Para criar uma masternode, o proprietário de uma nó completo deve cumprir certos requisitos. Normalmente, é necessário depositar e manter uma quantidade mínima de tokens do projeto na conta. Além disso, é preciso configurar um servidor (requisitos variam consoante a criptomoeda).
Quando um utilizador faz uma transação privada, as suas moedas passam por várias masternodes aleatórias pelo mundo, onde são misturadas com outros fundos. O número de rodadas de mistura pode ser controlado manualmente ou automaticamente. Assim, torna-se praticamente impossível rastrear a origem e o destino do pagamento. As masternodes podem operar com consenso PoS ou num sistema híbrido PoW/PoS. Para incentivar a criação e gestão de masternodes, o sistema distribui uma parte das comissões recebidas pelos mineradores. O valor da recompensa varia consoante o projeto. Uma variante especial de masternode na blockchain NEM é chamada supernó.
Nódulos Lightning funcionam na Lightning Network – uma segunda camada de infraestrutura de pagamentos sobre a blockchain do Bitcoin. Esta rede de canais de pagamento permite transações ultra rápidas. Os nós especializados nesta rede sincronizam-se entre si e com a blockchain principal. A principal diferença é que verificam apenas as operações que lhes dizem respeito diretamente, ao contrário dos nós padrão, que precisam validar todas as transações da rede. Assim, alcança-se máxima velocidade de processamento.
Validadoras e oráculos são funções adicionais que um nó pode ter numa rede descentralizada. Um validador verifica transações e confirma a sua validade. Podem operar com diferentes algoritmos, dependendo da blockchain. Um oráculo é um nó especial que fornece informações externas ao blockchain. Por exemplo, um oráculo pode fornecer taxas de câmbio atualizadas para contratos inteligentes num exchange descentralizado. Um script converte essa informação num formato compreensível para o contrato inteligente. O validador verifica depois os dados do oráculo juntamente com o resto da informação na blockchain. Como o sinal de um oráculo é verificado por múltiplos validadores independentes, aumenta-se a fiabilidade e segurança de toda a rede.

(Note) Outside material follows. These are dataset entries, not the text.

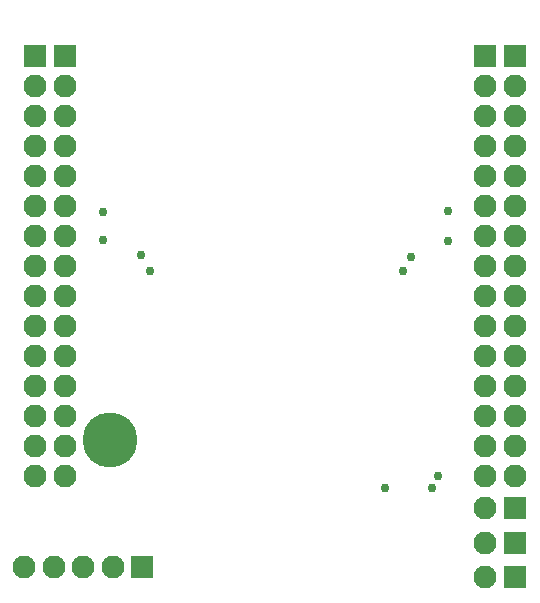
<source format=gbs>
G04*
G04 #@! TF.GenerationSoftware,Altium Limited,Altium Designer,21.0.8 (223)*
G04*
G04 Layer_Color=16711935*
%FSLAX25Y25*%
%MOIN*%
G70*
G04*
G04 #@! TF.SameCoordinates,E8E4A7BE-DB6F-4252-8793-17DB4AC6D9EE*
G04*
G04*
G04 #@! TF.FilePolarity,Negative*
G04*
G01*
G75*
%ADD29R,0.07677X0.07677*%
%ADD30C,0.07677*%
%ADD31R,0.07677X0.07677*%
%ADD32C,0.00591*%
%ADD33C,0.18307*%
%ADD34C,0.02953*%
D29*
X79724Y-33797D02*
D03*
X79882Y-10827D02*
D03*
Y-22312D02*
D03*
X-44291Y-30512D02*
D03*
D30*
X69724Y-33797D02*
D03*
X69882Y-10827D02*
D03*
Y-22312D02*
D03*
X80000Y30000D02*
D03*
Y20000D02*
D03*
Y10000D02*
D03*
Y0D02*
D03*
Y40000D02*
D03*
Y80000D02*
D03*
Y70000D02*
D03*
Y60000D02*
D03*
Y50000D02*
D03*
Y100000D02*
D03*
Y110000D02*
D03*
Y120000D02*
D03*
Y130000D02*
D03*
Y90000D02*
D03*
X-80000D02*
D03*
Y130000D02*
D03*
Y120000D02*
D03*
Y110000D02*
D03*
Y100000D02*
D03*
Y50000D02*
D03*
Y60000D02*
D03*
Y70000D02*
D03*
Y80000D02*
D03*
Y40000D02*
D03*
Y0D02*
D03*
Y10000D02*
D03*
Y20000D02*
D03*
Y30000D02*
D03*
X70000D02*
D03*
Y20000D02*
D03*
Y10000D02*
D03*
Y0D02*
D03*
Y40000D02*
D03*
Y80000D02*
D03*
Y70000D02*
D03*
Y60000D02*
D03*
Y50000D02*
D03*
Y100000D02*
D03*
Y110000D02*
D03*
Y120000D02*
D03*
Y130000D02*
D03*
Y90000D02*
D03*
X-70000Y30000D02*
D03*
Y20000D02*
D03*
Y10000D02*
D03*
Y0D02*
D03*
Y40000D02*
D03*
Y80000D02*
D03*
Y70000D02*
D03*
Y60000D02*
D03*
Y50000D02*
D03*
Y100000D02*
D03*
Y110000D02*
D03*
Y120000D02*
D03*
Y130000D02*
D03*
Y90000D02*
D03*
X-54134Y-30512D02*
D03*
X-63976D02*
D03*
X-73819D02*
D03*
X-83661D02*
D03*
D31*
X80000Y140000D02*
D03*
X-80000D02*
D03*
X70000D02*
D03*
X-70000D02*
D03*
D32*
X55118Y153543D02*
D03*
X-55118D02*
D03*
D33*
Y11811D02*
D03*
D34*
X54165Y0D02*
D03*
X52165Y-3937D02*
D03*
X36417D02*
D03*
X-41900Y68400D02*
D03*
X-44900Y73500D02*
D03*
X-57600Y88000D02*
D03*
X-57390Y78690D02*
D03*
X45100Y73000D02*
D03*
X42600Y68200D02*
D03*
X57500Y78300D02*
D03*
X57492Y88308D02*
D03*
M02*

</source>
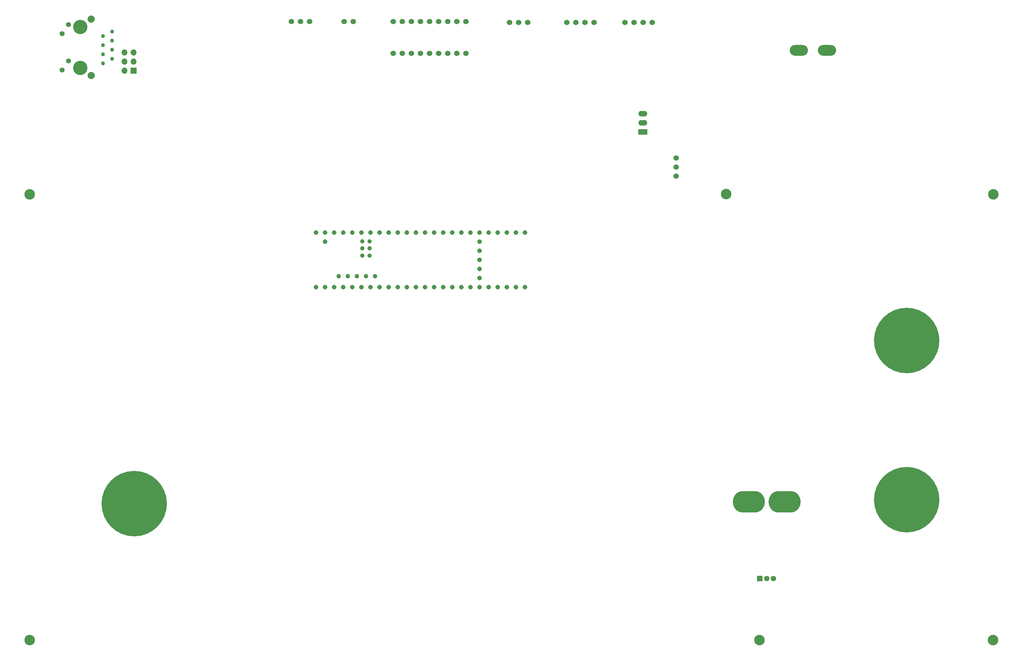
<source format=gbs>
G04 #@! TF.GenerationSoftware,KiCad,Pcbnew,(6.0.7)*
G04 #@! TF.CreationDate,2022-11-19T14:41:37-06:00*
G04 #@! TF.ProjectId,2023Rev1,32303233-5265-4763-912e-6b696361645f,rev?*
G04 #@! TF.SameCoordinates,Original*
G04 #@! TF.FileFunction,Soldermask,Bot*
G04 #@! TF.FilePolarity,Negative*
%FSLAX46Y46*%
G04 Gerber Fmt 4.6, Leading zero omitted, Abs format (unit mm)*
G04 Created by KiCad (PCBNEW (6.0.7)) date 2022-11-19 14:41:37*
%MOMM*%
%LPD*%
G01*
G04 APERTURE LIST*
G04 Aperture macros list*
%AMHorizOval*
0 Thick line with rounded ends*
0 $1 width*
0 $2 $3 position (X,Y) of the first rounded end (center of the circle)*
0 $4 $5 position (X,Y) of the second rounded end (center of the circle)*
0 Add line between two ends*
20,1,$1,$2,$3,$4,$5,0*
0 Add two circle primitives to create the rounded ends*
1,1,$1,$2,$3*
1,1,$1,$4,$5*%
G04 Aperture macros list end*
%ADD10C,1.524000*%
%ADD11C,2.946400*%
%ADD12C,18.288000*%
%ADD13C,1.308000*%
%ADD14C,1.258000*%
%ADD15C,1.208000*%
%ADD16R,1.500000X1.500000*%
%ADD17C,1.500000*%
%ADD18C,0.800000*%
%ADD19HorizOval,0.800000X0.000000X0.000000X0.000000X0.000000X0*%
%ADD20HorizOval,0.800000X0.000000X0.000000X0.000000X0.000000X0*%
%ADD21O,9.000000X6.000000*%
%ADD22R,1.700000X1.700000*%
%ADD23O,1.700000X1.700000*%
%ADD24R,2.500000X1.500000*%
%ADD25O,2.500000X1.500000*%
%ADD26O,5.100000X3.000000*%
%ADD27C,1.100000*%
%ADD28C,1.400000*%
%ADD29C,4.000000*%
%ADD30C,2.000000*%
G04 APERTURE END LIST*
D10*
X260513102Y-79792102D03*
X260513102Y-82332102D03*
X260513102Y-84872102D03*
D11*
X349032102Y-214412102D03*
D12*
X324902102Y-130810000D03*
D13*
X162342102Y-115860102D03*
X164882102Y-115860102D03*
X167422102Y-115860102D03*
X169962102Y-115860102D03*
X195362102Y-115860102D03*
X164882102Y-100620102D03*
X205522102Y-110780102D03*
X172502102Y-115860102D03*
X175042102Y-115860102D03*
D14*
X166152102Y-112810102D03*
D13*
X177582102Y-115860102D03*
X180122102Y-115860102D03*
X182662102Y-115860102D03*
X185202102Y-115860102D03*
X187742102Y-115860102D03*
X190282102Y-115860102D03*
X192822102Y-115860102D03*
X192822102Y-100620102D03*
X190282102Y-100620102D03*
X187742102Y-100620102D03*
X185202102Y-100620102D03*
X182662102Y-100620102D03*
X180122102Y-100620102D03*
X177582102Y-100620102D03*
X175042102Y-100620102D03*
X172502102Y-100620102D03*
X169962102Y-100620102D03*
X167422102Y-100620102D03*
X197902102Y-115860102D03*
X200442102Y-115860102D03*
X202982102Y-115860102D03*
X205522102Y-115860102D03*
X208062102Y-115860102D03*
X210602102Y-115860102D03*
X213142102Y-115860102D03*
X215682102Y-115860102D03*
X218222102Y-115860102D03*
X218222102Y-100620102D03*
X215682102Y-100620102D03*
X213142102Y-100620102D03*
X210602102Y-100620102D03*
X208062102Y-100620102D03*
X205522102Y-100620102D03*
X202982102Y-100620102D03*
X200442102Y-100620102D03*
X197902102Y-100620102D03*
D14*
X171232102Y-112810102D03*
X168692102Y-112810102D03*
D13*
X159802102Y-115860102D03*
X195362102Y-100620102D03*
X162342102Y-100620102D03*
X205522102Y-108240102D03*
D15*
X174772102Y-105070102D03*
X172772102Y-105070102D03*
D13*
X205522102Y-103160102D03*
X205522102Y-105700102D03*
D15*
X172772102Y-103070102D03*
X174772102Y-103070102D03*
X174772102Y-107070102D03*
X172772102Y-107070102D03*
D14*
X173772102Y-112810102D03*
X176312102Y-112810102D03*
D13*
X205522102Y-113320102D03*
X159802102Y-100620102D03*
X162342102Y-103160102D03*
D11*
X349159102Y-89952102D03*
D16*
X283886102Y-197245000D03*
D17*
X285796102Y-197245000D03*
X287706102Y-197245000D03*
D18*
X287596102Y-174185000D03*
D19*
X286846102Y-176475000D03*
D18*
X290126102Y-177895000D03*
X292796102Y-173795000D03*
X294746102Y-175215000D03*
X293996102Y-177505000D03*
X293996102Y-174185000D03*
X290126102Y-173795000D03*
D20*
X286846102Y-175215000D03*
D18*
X288796102Y-173795000D03*
X291466102Y-177895000D03*
X294746102Y-176475000D03*
X288796102Y-177895000D03*
X287596102Y-177505000D03*
X291466102Y-173795000D03*
X292796102Y-177895000D03*
D21*
X290796102Y-175845000D03*
D19*
X284746102Y-175215000D03*
D20*
X284746102Y-176475000D03*
D21*
X280796102Y-175845000D03*
D18*
X276846102Y-176475000D03*
X283996102Y-174185000D03*
X281466102Y-177895000D03*
X277596102Y-177505000D03*
X283996102Y-177505000D03*
X277596102Y-174185000D03*
X281466102Y-173795000D03*
X282796102Y-173795000D03*
X280126102Y-173795000D03*
X282796102Y-177895000D03*
X278796102Y-173795000D03*
X280126102Y-177895000D03*
X278796102Y-177895000D03*
X276846102Y-175215000D03*
D12*
X324902102Y-175260000D03*
D11*
X283754102Y-214412102D03*
D22*
X108882102Y-55408102D03*
D23*
X106342102Y-55408102D03*
X108882102Y-52868102D03*
X106342102Y-52868102D03*
X108882102Y-50328102D03*
X106342102Y-50328102D03*
D11*
X274438522Y-89869682D03*
D12*
X109002102Y-176312102D03*
D11*
X79792102Y-214412102D03*
D24*
X251146602Y-72572602D03*
D25*
X251146602Y-70032602D03*
X251146602Y-67492602D03*
D11*
X79792102Y-89952102D03*
D26*
X294741000Y-49784000D03*
X302641000Y-49784000D03*
D10*
X213904102Y-41946102D03*
X216444102Y-41946102D03*
X218984102Y-41946102D03*
X152944102Y-41692102D03*
X155484102Y-41692102D03*
X158024102Y-41692102D03*
X246162102Y-41946102D03*
X248702102Y-41946102D03*
X251242102Y-41946102D03*
X253782102Y-41946102D03*
X253782102Y-41946102D03*
X181392102Y-50582102D03*
X183932102Y-50582102D03*
X186472102Y-50582102D03*
X189012102Y-50582102D03*
X191552102Y-50582102D03*
X194092102Y-50582102D03*
X196632102Y-50582102D03*
X199172102Y-50582102D03*
X201712102Y-50582102D03*
D27*
X100292102Y-53374102D03*
X102832102Y-52104102D03*
X100292102Y-50834102D03*
X102832102Y-49564102D03*
X100292102Y-48294102D03*
X102832102Y-47024102D03*
X100292102Y-45754102D03*
X102832102Y-44484102D03*
D28*
X88862102Y-55254102D03*
X90652102Y-52714102D03*
X88862102Y-45144102D03*
X90652102Y-42604102D03*
D29*
X93942102Y-54644102D03*
X93942102Y-43214102D03*
D30*
X96992102Y-41054102D03*
X96992102Y-56804102D03*
D10*
X181392102Y-41692102D03*
X183932102Y-41692102D03*
X186472102Y-41692102D03*
X189012102Y-41692102D03*
X191552102Y-41692102D03*
X194092102Y-41692102D03*
X196632102Y-41692102D03*
X199172102Y-41692102D03*
X201712102Y-41692102D03*
X229906102Y-41946102D03*
X232446102Y-41946102D03*
X234986102Y-41946102D03*
X237526102Y-41946102D03*
X237526102Y-41946102D03*
X167676102Y-41692102D03*
X170216102Y-41692102D03*
M02*

</source>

Forks e evolução das funções do nó
Cada projeto de criptomoeda está em constante desenvolvimento e aprimoramento. Para que as atualizações entrem em vigor na rede, é necessário que todos (ou a maioria) os nós as adotem. Às vezes, surgem desacordos entre desenvolvedores e operadores de nós quanto à implementação de certas mudanças – uma parte pode apoiar a atualização, enquanto outra a rejeita. Este processo é chamado fork.
Soft fork (Softfork) são melhorias e alterações suaves que não quebram a arquitetura base da blockchain. O proprietário do nó só precisa de atualizar o software. Se apenas alguns nós adotarem a atualização, a rede continuará a funcionar normalmente.
Hard fork (Hardfork) implica mudanças profundas e radicais na blockchain. Após um hard fork, o tipo de nós na rede pode mudar completamente. Por exemplo, em 2022, a Ethereum passou por uma grande atualização, mudando do algoritmo Proof of Work para Proof of Stake. Como resultado, as nós de mineração desapareceram, sendo substituídas por nós de staking com funções de validadores.
Se houver desacordo grave na comunidade sobre o hard fork, a rede pode dividir-se em duas versões incompatíveis. Uma mantém os parâmetros antigos e continua a operar segundo as regras antigas, enquanto a outra adota a nova arquitetura. Essa divisão deu origem a múltiplos forks de blockchains conhecidos, com diferentes funcionalidades e comunidades.